A vixen who was famous for her beauty made a career out of having sex with as many reynards as possible in front of a camera. Sometimes other vixens too. When she was young, it was mostly silver foxes she had sex with. As she got older, it was kits. She was the most famous tail in foxdom.

One day, while strolling around the hillsides near where she lived, she came upon a vineyard. It was September, and the vines were pornographically endowed with grapes. The vixen was aroused. She had grown tired of ignorant and musky reynards inserting themselves into her various organs. Turns out there are atheists in foxholes. She’d felt most of them. But now, in this mystical vineyard, she had found her true calling. Grapes. 

The vixen had saved a lot of money from her reynard sexcapades, and the next day she bought the vineyard and vowed never to have public fox sex again.

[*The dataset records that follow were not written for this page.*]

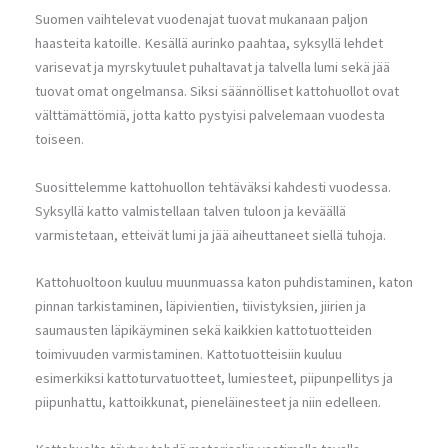
Suomen vaihtelevat vuodenajat tuovat mukanaan paljon
haasteita katoille. Kesällä aurinko paahtaa, syksyllä lehdet
varisevat ja myrskytuulet puhaltavat ja talvella lumi sekä jää
tuovat omat ongelmansa. Siksi säännölliset kattohuollot ovat
välttämättömiä, jotta katto pystyisi palvelemaan vuodesta
toiseen.
Suosittelemme kattohuollon tehtäväksi kahdesti vuodessa.
Syksyllä katto valmistellaan talven tuloon ja keväällä
varmistetaan, etteivät lumi ja jää aiheuttaneet siellä tuhoja.
Kattohuoltoon kuuluu muunmuassa katon puhdistaminen, katon
pinnan tarkistaminen, läpivientien, tiivistyksien, jiirien ja
saumausten läpikäyminen sekä kaikkien kattotuotteiden
toimivuuden varmistaminen. Kattotuotteisiin kuuluu
esimerkiksi kattoturvatuotteet, lumiesteet, piipunpellitys ja
piipunhattu, kattoikkunat, pieneläinesteet ja niin edelleen.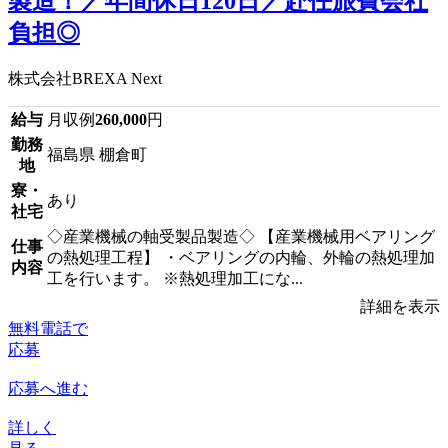
製造！／年間休日120日／赴任旅費会社
負担◎
株式会社BREXA Next
給与
月収例
260,000
円
勤務
福島県 棚倉町
地
寮・
あり
社宅
◇産業機械の軸受製品製造◇ 【産業機械用ベアリング
仕事
の熱処理工程】 ・ベアリングの内輪、外輪の熱処理加
内容
工を行います。 ※熱処理加工にな...
詳細を表示
無料電話で
応募
応募へ進む
詳しく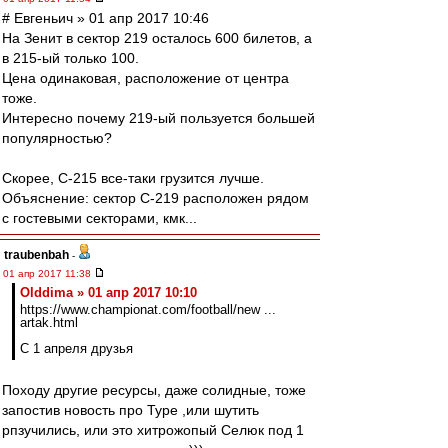
# Евгеньич » 01 апр 2017 10:46
На Зенит в сектор 219 осталось 600 билетов, а
в 215-ый только 100.
Цена одинаковая, расположение от центра
тоже.
Интересно почему 219-ый пользуется большей
популярностью?
Скорее, С-215 все-таки грузится лучше.
Объяснение: сектор С-219 расположен рядом
с гостевыми секторами, кмк...
traubenbah
-
01 апр 2017 11:38
Olddima » 01 апр 2017 10:10
https://www.championat.com/football/new ...
artak.html
С 1 апреля друзья
Походу другие ресурсы, даже солидные, тоже
запостив новость про Туре ,или шутить
рпзучились, или это хитрожопый Селюк под 1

The vixen hired the best winemaker she could find, paid him handsomely, and then used her renowned beauty and promiscuity to sell her wines. And it worked. Soon people began to write about her story. In fact, her story overshadowed the wine, which, if truth be known, was rather pedestrian. Once again, she laughed all the way to the bank.

MORAL: If you can fake orgasms, you can fake Brunello.